I hadn’t been up there for long before some of the kids asked me to come back down and yell at them some more. Some of the parents told the children to let me be, but I guess they don’t understand that the one thing more enjoyable in life than a kid soaking some old guy, is an old guy knowing he can bring smiles to the faces of children allowing them to live out the fantasy of soaking an old guy who yells at them for getting him wet.
Once the party ended, we broke down the tables and chairs while the ladies did the real cleaning up.
Sunday came too soon. We all knew it was our final full day there, and we would be leaving on Monday before Zach and Trinity got home from school. My job was pretty simple: do anything everyone else wanted to do. I certainly was made to feel much more than a tag-along, but this was not a day for me to push my presence upon anyone. This was Linda’s day to reconcile everything she felt she needed to get done with her entire family, for it would be the last day her family was gathered for this trip.

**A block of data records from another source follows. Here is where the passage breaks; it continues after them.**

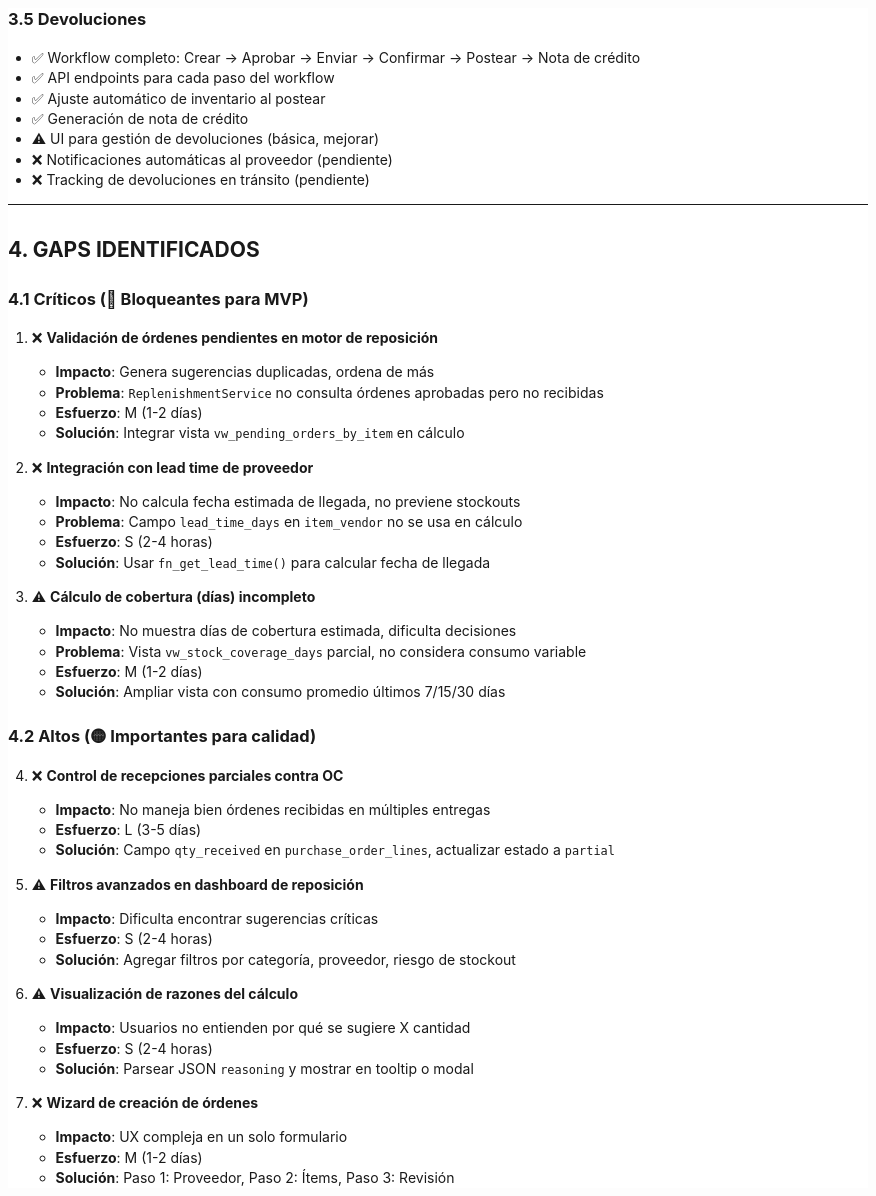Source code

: ### 3.5 Devoluciones
- ✅ Workflow completo: Crear → Aprobar → Enviar → Confirmar → Postear → Nota de crédito
- ✅ API endpoints para cada paso del workflow
- ✅ Ajuste automático de inventario al postear
- ✅ Generación de nota de crédito
- ⚠️ UI para gestión de devoluciones (básica, mejorar)
- ❌ Notificaciones automáticas al proveedor (pendiente)
- ❌ Tracking de devoluciones en tránsito (pendiente)

---

## 4. GAPS IDENTIFICADOS

### 4.1 Críticos (🔴 Bloqueantes para MVP)
1. ❌ **Validación de órdenes pendientes en motor de reposición**
   - **Impacto**: Genera sugerencias duplicadas, ordena de más
   - **Problema**: `ReplenishmentService` no consulta órdenes aprobadas pero no recibidas
   - **Esfuerzo**: M (1-2 días)
   - **Solución**: Integrar vista `vw_pending_orders_by_item` en cálculo

2. ❌ **Integración con lead time de proveedor**
   - **Impacto**: No calcula fecha estimada de llegada, no previene stockouts
   - **Problema**: Campo `lead_time_days` en `item_vendor` no se usa en cálculo
   - **Esfuerzo**: S (2-4 horas)
   - **Solución**: Usar `fn_get_lead_time()` para calcular fecha de llegada

3. ⚠️ **Cálculo de cobertura (días) incompleto**
   - **Impacto**: No muestra días de cobertura estimada, dificulta decisiones
   - **Problema**: Vista `vw_stock_coverage_days` parcial, no considera consumo variable
   - **Esfuerzo**: M (1-2 días)
   - **Solución**: Ampliar vista con consumo promedio últimos 7/15/30 días

### 4.2 Altos (🟡 Importantes para calidad)
4. ❌ **Control de recepciones parciales contra OC**
   - **Impacto**: No maneja bien órdenes recibidas en múltiples entregas
   - **Esfuerzo**: L (3-5 días)
   - **Solución**: Campo `qty_received` en `purchase_order_lines`, actualizar estado a `partial`

5. ⚠️ **Filtros avanzados en dashboard de reposición**
   - **Impacto**: Dificulta encontrar sugerencias críticas
   - **Esfuerzo**: S (2-4 horas)
   - **Solución**: Agregar filtros por categoría, proveedor, riesgo de stockout

6. ⚠️ **Visualización de razones del cálculo**
   - **Impacto**: Usuarios no entienden por qué se sugiere X cantidad
   - **Esfuerzo**: S (2-4 horas)
   - **Solución**: Parsear JSON `reasoning` y mostrar en tooltip o modal

7. ❌ **Wizard de creación de órdenes**
   - **Impacto**: UX compleja en un solo formulario
   - **Esfuerzo**: M (1-2 días)
   - **Solución**: Paso 1: Proveedor, Paso 2: Ítems, Paso 3: Revisión
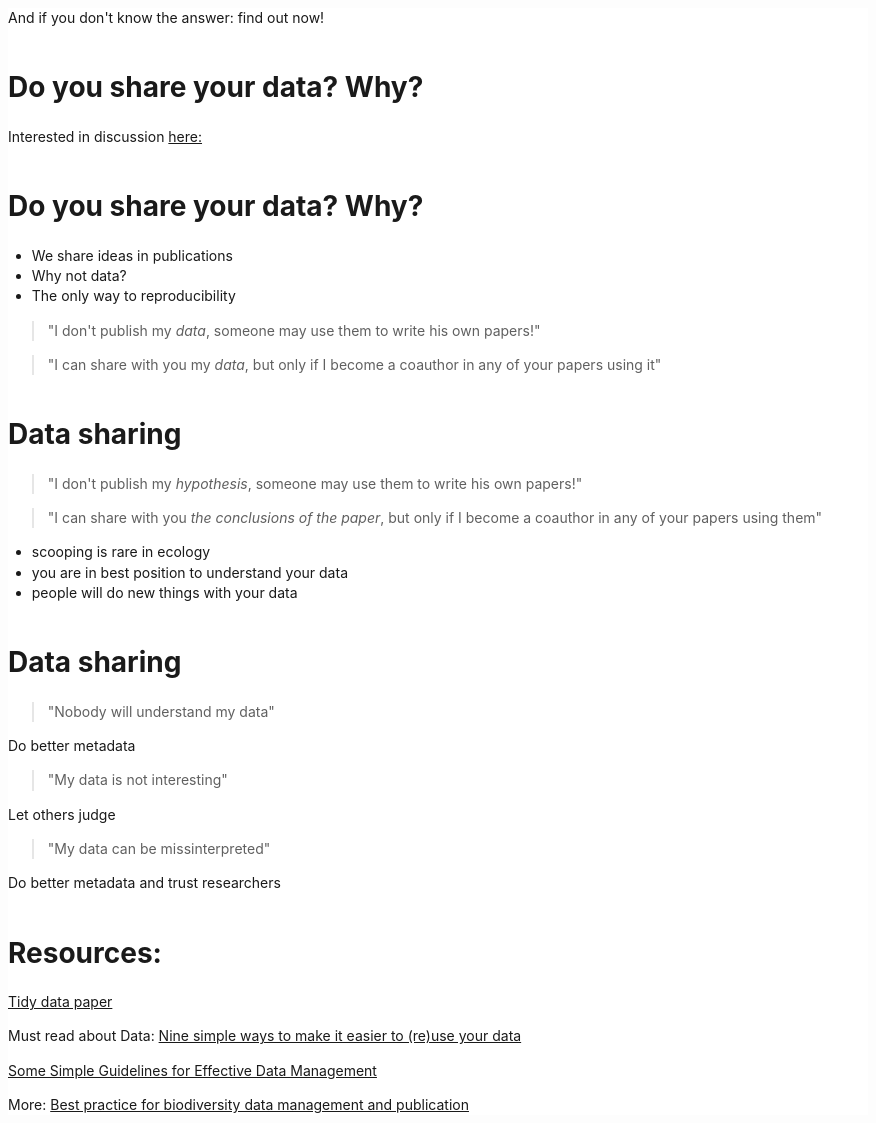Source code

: And if you don't know the answer: find out now!

Do you share your data? Why?
========================================================

Interested in discussion [here:](http://datapub.cdlib.org/2014/03/13/lit-review-plosfail-and-data-sharing-drama/)

Do you share your data? Why?
========================================================
- We share ideas in publications
- Why not data?
- The only way to reproducibility

>"I don't publish my _data_, someone may use them to write his own papers!"

>"I can share with you my _data_, but only if I become a coauthor in any of your papers using it"

Data sharing
========================================================

>"I don't publish my _hypothesis_, someone may use them to write his own papers!"

>"I can share with you _the conclusions of the paper_, but only if I become a coauthor in any of your papers using them"


- scooping is rare in ecology 
- you are in best position to understand your data
- people will do new things with your data

Data sharing
========================================================

>"Nobody will understand my data"

Do better metadata 

>"My data is not interesting"

Let others judge

>"My data can be missinterpreted"

Do better metadata and trust researchers


Resources:
=======================

[Tidy data paper](http://vita.had.co.nz/papers/tidy-data.pdf)

Must read about Data:
[Nine simple ways to make it easier to (re)use your data](http://library.queensu.ca/ojs/index.php/IEE/article/view/4608)

[Some Simple Guidelines for Effective Data Management](http://www.esajournals.org/doi/abs/10.1890/0012-9623-90.2.205)

More:
[Best practice for biodiversity data management and publication](http://www.sciencedirect.com/science/article/pii/S000632071300373X)
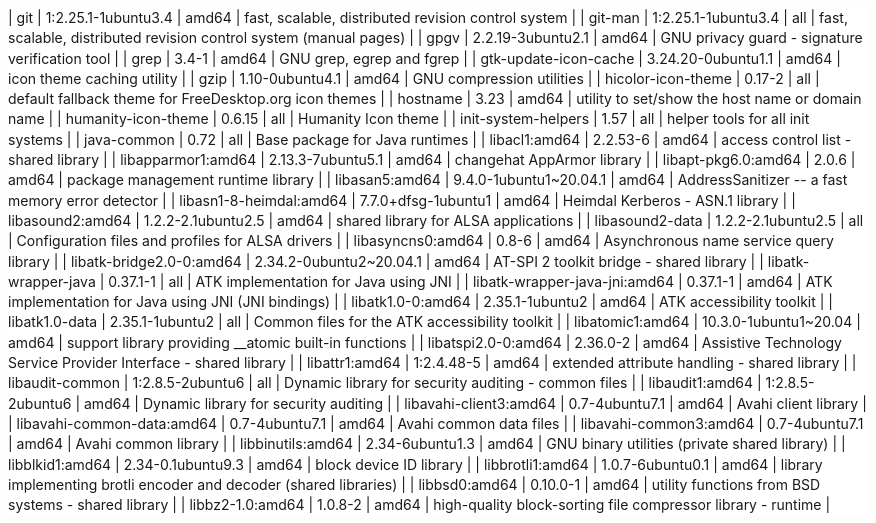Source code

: | git | 1:2.25.1-1ubuntu3.4 | amd64 | fast, scalable, distributed revision control system |
| git-man | 1:2.25.1-1ubuntu3.4 | all | fast, scalable, distributed revision control system (manual pages) |
| gpgv | 2.2.19-3ubuntu2.1 | amd64 | GNU privacy guard - signature verification tool |
| grep | 3.4-1 | amd64 | GNU grep, egrep and fgrep |
| gtk-update-icon-cache | 3.24.20-0ubuntu1.1 | amd64 | icon theme caching utility |
| gzip | 1.10-0ubuntu4.1 | amd64 | GNU compression utilities |
| hicolor-icon-theme | 0.17-2 | all | default fallback theme for FreeDesktop.org icon themes |
| hostname | 3.23 | amd64 | utility to set/show the host name or domain name |
| humanity-icon-theme | 0.6.15 | all | Humanity Icon theme |
| init-system-helpers | 1.57 | all | helper tools for all init systems |
| java-common | 0.72 | all | Base package for Java runtimes |
| libacl1:amd64 | 2.2.53-6 | amd64 | access control list - shared library |
| libapparmor1:amd64 | 2.13.3-7ubuntu5.1 | amd64 | changehat AppArmor library |
| libapt-pkg6.0:amd64 | 2.0.6 | amd64 | package management runtime library |
| libasan5:amd64 | 9.4.0-1ubuntu1~20.04.1 | amd64 | AddressSanitizer -- a fast memory error detector |
| libasn1-8-heimdal:amd64 | 7.7.0+dfsg-1ubuntu1 | amd64 | Heimdal Kerberos - ASN.1 library |
| libasound2:amd64 | 1.2.2-2.1ubuntu2.5 | amd64 | shared library for ALSA applications |
| libasound2-data | 1.2.2-2.1ubuntu2.5 | all | Configuration files and profiles for ALSA drivers |
| libasyncns0:amd64 | 0.8-6 | amd64 | Asynchronous name service query library |
| libatk-bridge2.0-0:amd64 | 2.34.2-0ubuntu2~20.04.1 | amd64 | AT-SPI 2 toolkit bridge - shared library |
| libatk-wrapper-java | 0.37.1-1 | all | ATK implementation for Java using JNI |
| libatk-wrapper-java-jni:amd64 | 0.37.1-1 | amd64 | ATK implementation for Java using JNI (JNI bindings) |
| libatk1.0-0:amd64 | 2.35.1-1ubuntu2 | amd64 | ATK accessibility toolkit |
| libatk1.0-data | 2.35.1-1ubuntu2 | all | Common files for the ATK accessibility toolkit |
| libatomic1:amd64 | 10.3.0-1ubuntu1~20.04 | amd64 | support library providing __atomic built-in functions |
| libatspi2.0-0:amd64 | 2.36.0-2 | amd64 | Assistive Technology Service Provider Interface - shared library |
| libattr1:amd64 | 1:2.4.48-5 | amd64 | extended attribute handling - shared library |
| libaudit-common | 1:2.8.5-2ubuntu6 | all | Dynamic library for security auditing - common files |
| libaudit1:amd64 | 1:2.8.5-2ubuntu6 | amd64 | Dynamic library for security auditing |
| libavahi-client3:amd64 | 0.7-4ubuntu7.1 | amd64 | Avahi client library |
| libavahi-common-data:amd64 | 0.7-4ubuntu7.1 | amd64 | Avahi common data files |
| libavahi-common3:amd64 | 0.7-4ubuntu7.1 | amd64 | Avahi common library |
| libbinutils:amd64 | 2.34-6ubuntu1.3 | amd64 | GNU binary utilities (private shared library) |
| libblkid1:amd64 | 2.34-0.1ubuntu9.3 | amd64 | block device ID library |
| libbrotli1:amd64 | 1.0.7-6ubuntu0.1 | amd64 | library implementing brotli encoder and decoder (shared libraries) |
| libbsd0:amd64 | 0.10.0-1 | amd64 | utility functions from BSD systems - shared library |
| libbz2-1.0:amd64 | 1.0.8-2 | amd64 | high-quality block-sorting file compressor library - runtime |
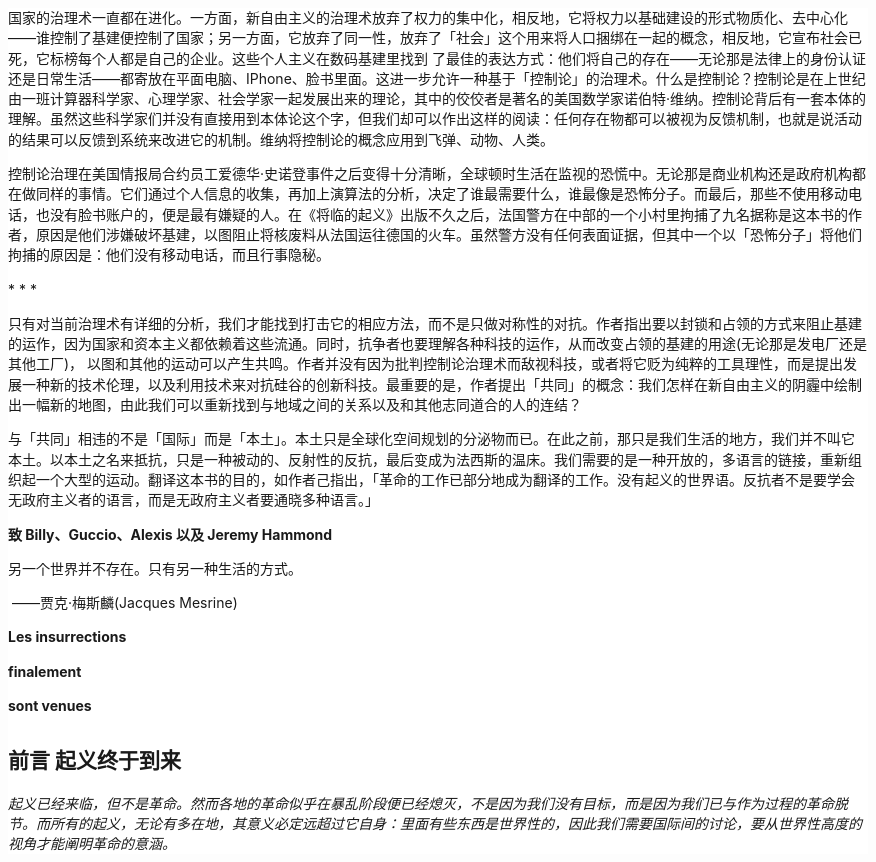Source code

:  

国家的治理术一直都在进化。一方面，新自由主义的治理术放弃了权力的集中化，相反地，它将权力以基础建设的形式物质化、去中心化——谁控制了基建便控制了国家；另一方面，它放弃了同一性，放弃了「社会」这个用来将人口捆绑在一起的概念，相反地，它宣布社会已死，它标榜每个人都是自己的企业。这些个人主义在数码基建里找到 了最佳的表达方式：他们将自己的存在——无论那是法律上的身份认证还是日常生活——都寄放在平面电脑、IPhone、脸书里面。这进一步允许一种基于「控制论」的治理术。什么是控制论？控制论是在上世纪由一班计算器科学家、心理学家、社会学家一起发展出来的理论，其中的佼佼者是著名的美国数学家诺伯特·维纳。控制论背后有一套本体的理解。虽然这些科学家们并没有直接用到本体论这个字，但我们却可以作出这样的阅读：任何存在物都可以被视为反馈机制，也就是说活动的结果可以反馈到系统来改进它的机制。维纳将控制论的概念应用到飞弹、动物、人类。

 

控制论治理在美国情报局合约员工爱德华·史诺登事件之后变得十分清晰，全球顿时生活在监视的恐慌中。无论那是商业机构还是政府机构都在做同样的事情。它们通过个人信息的收集，再加上演算法的分析，决定了谁最需要什么，谁最像是恐怖分子。而最后，那些不使用移动电话，也没有脸书账户的，便是最有嫌疑的人。在《将临的起义》出版不久之后，法国警方在中部的一个小村里拘捕了九名据称是这本书的作者，原因是他们涉嫌破坏基建，以图阻止将核废料从法国运往德国的火车。虽然警方没有任何表面证据，但其中一个以「恐怖分子」将他们拘捕的原因是：他们没有移动电话，而且行事隐秘。

 

\* * *

 

只有对当前治理术有详细的分析，我们才能找到打击它的相应方法，而不是只做对称性的对抗。作者指出要以封锁和占领的方式来阻止基建的运作，因为国家和资本主义都依赖着这些流通。同时，抗争者也要理解各种科技的运作，从而改变占领的基建的用途(无论那是发电厂还是其他工厂)， 以图和其他的运动可以产生共鸣。作者并没有因为批判控制论治理术而敌视科技，或者将它贬为纯粹的工具理性，而是提出发展一种新的技术伦理，以及利用技术来对抗硅谷的创新科技。最重要的是，作者提出「共同」的概念：我们怎样在新自由主义的阴霾中绘制出一幅新的地图，由此我们可以重新找到与地域之间的关系以及和其他志同道合的人的连结？

 

与「共同」相违的不是「国际」而是「本土」。本土只是全球化空间规划的分泌物而已。在此之前，那只是我们生活的地方，我们并不叫它本土。以本土之名来抵抗，只是一种被动的、反射性的反抗，最后变成为法西斯的温床。我们需要的是一种开放的，多语言的链接，重新组织起一个大型的运动。翻译这本书的目的，如作者己指出，「革命的工作已部分地成为翻译的工作。没有起义的世界语。反抗者不是要学会无政府主义者的语言，而是无政府主义者要通晓多种语言。」   

 

 

 

 

 

 

**致 Billy、Guccio、Alexis 以及 Jeremy Hammond** 

 

另一个世界并不存在。只有另一种生活的方式。

​       ——贾克·梅斯麟(Jacques Mesrine) 

 

 

 

 

**Les insurrections**

**finalement** 

**sont venues**

## 前言 起义终于到来

*起义已经来临，但不是革命。然而各地的革命似乎在暴乱阶段便已经熄灭，不是因为我们没有目标，而是因为我们已与作为过程的革命脱节。而所有的起义，无论有多在地，其意义必定远超过它自身：里面有些东西是世界性的，因此我们需要国际间的讨论，要从世界性高度的视角才能阐明革命的意涵。*

 
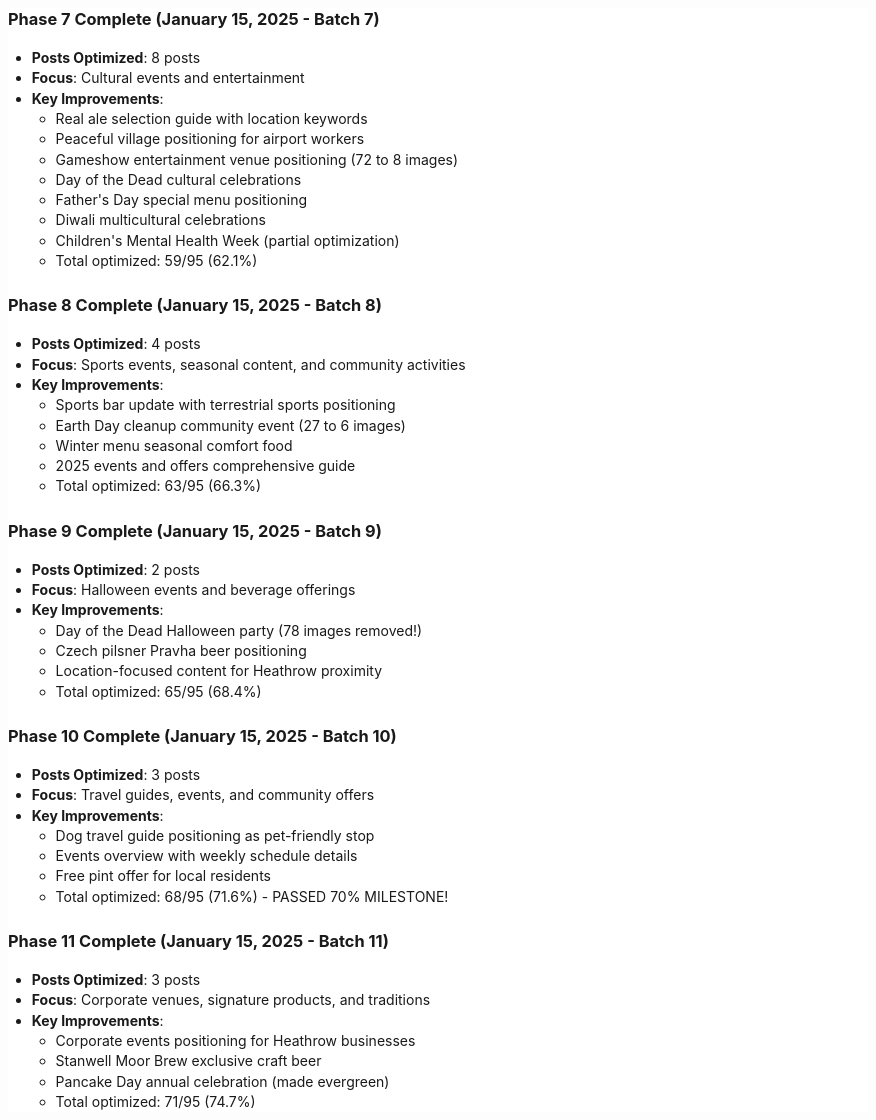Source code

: ### Phase 7 Complete (January 15, 2025 - Batch 7)
- **Posts Optimized**: 8 posts
- **Focus**: Cultural events and entertainment
- **Key Improvements**:
  - Real ale selection guide with location keywords
  - Peaceful village positioning for airport workers  
  - Gameshow entertainment venue positioning (72 to 8 images)
  - Day of the Dead cultural celebrations
  - Father's Day special menu positioning
  - Diwali multicultural celebrations
  - Children's Mental Health Week (partial optimization)
  - Total optimized: 59/95 (62.1%)
  
### Phase 8 Complete (January 15, 2025 - Batch 8)
- **Posts Optimized**: 4 posts
- **Focus**: Sports events, seasonal content, and community activities
- **Key Improvements**:
  - Sports bar update with terrestrial sports positioning
  - Earth Day cleanup community event (27 to 6 images)
  - Winter menu seasonal comfort food
  - 2025 events and offers comprehensive guide
  - Total optimized: 63/95 (66.3%)

### Phase 9 Complete (January 15, 2025 - Batch 9)
- **Posts Optimized**: 2 posts
- **Focus**: Halloween events and beverage offerings
- **Key Improvements**:
  - Day of the Dead Halloween party (78 images removed!)
  - Czech pilsner Pravha beer positioning
  - Location-focused content for Heathrow proximity
  - Total optimized: 65/95 (68.4%)

### Phase 10 Complete (January 15, 2025 - Batch 10)
- **Posts Optimized**: 3 posts
- **Focus**: Travel guides, events, and community offers
- **Key Improvements**:
  - Dog travel guide positioning as pet-friendly stop
  - Events overview with weekly schedule details
  - Free pint offer for local residents
  - Total optimized: 68/95 (71.6%) - PASSED 70% MILESTONE!

### Phase 11 Complete (January 15, 2025 - Batch 11)
- **Posts Optimized**: 3 posts
- **Focus**: Corporate venues, signature products, and traditions
- **Key Improvements**:
  - Corporate events positioning for Heathrow businesses
  - Stanwell Moor Brew exclusive craft beer
  - Pancake Day annual celebration (made evergreen)
  - Total optimized: 71/95 (74.7%)
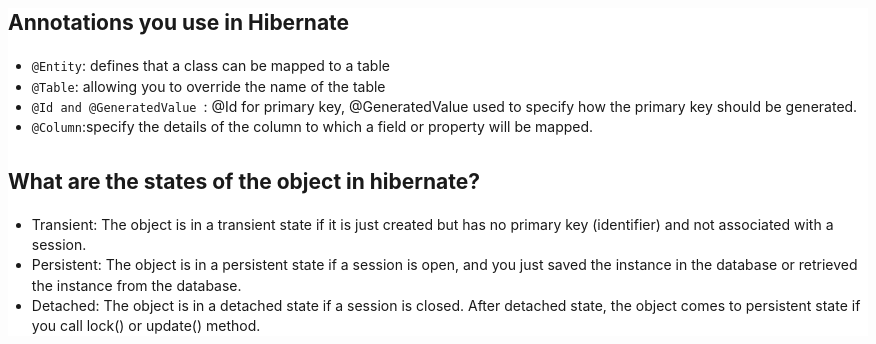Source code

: ## Annotations you use in Hibernate
* `@Entity`: defines that a class can be mapped to a table
* `@Table`: allowing you to override the name of the table
* `@Id and @GeneratedValue `: @Id for primary key, @GeneratedValue used to specify how the primary key should be generated.
* `@Column`:specify the details of the column to which a field or property will be mapped.

## What are the states of the object in hibernate?


* Transient: The object is in a transient state if it is just created but has no primary key (identifier) and not associated with a session.
* Persistent: The object is in a persistent state if a session is open, and you just saved the instance in the database or retrieved the instance from the database.
* Detached: The object is in a detached state if a session is closed. After detached state, the object comes to persistent state if you call lock() or update() method.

Apparently, they appreciated that enough to let me pick where we would eat dinner that night. I told them I wanted to eat at the place Billy chose, because they may have appreciated my willingness to do what everyone wanted to do, but I sure appreciated that Billy allowed us to invade his life without a single complaint. He chose a Japanese hibachi restaurant. It was a good choice. It was a great meal. The children all enjoyed watching the talented chef flip the knives and spatulas, and especially enjoyed the fires!
We would get the picture above of Linda and me with her grandchildren outside the restaurant. The goodbye that night would be our final farewell of the trip to Billy, Trinity, and Zach.
I spent much of Monday at the laundromat so that Linda could hang with her children, and the grandchildren who were not in school. There was a whole lot of laundry for four days, but eventually it was washed, dried, folded, and packed into our suitcases. There was not much time between returning with the laundry and leaving for the airport. There were more tears, and, this time, they were not tears of joy.
We boarded our plane, made the connection in Dallas, and landed at Seatac about midnight. Our main conversation on the flight back was how we would need to make this trip as often as possible in the future. As much as I enjoyed our trip to Mississippi, I recognize that it is more important to make sure she gets to make trips to visit her children and grandchildren that I may not be able to swing for myself.
Those tears of joy upon our arrival, and tears of sadness upon our departure, make that recognition impossible to ignore.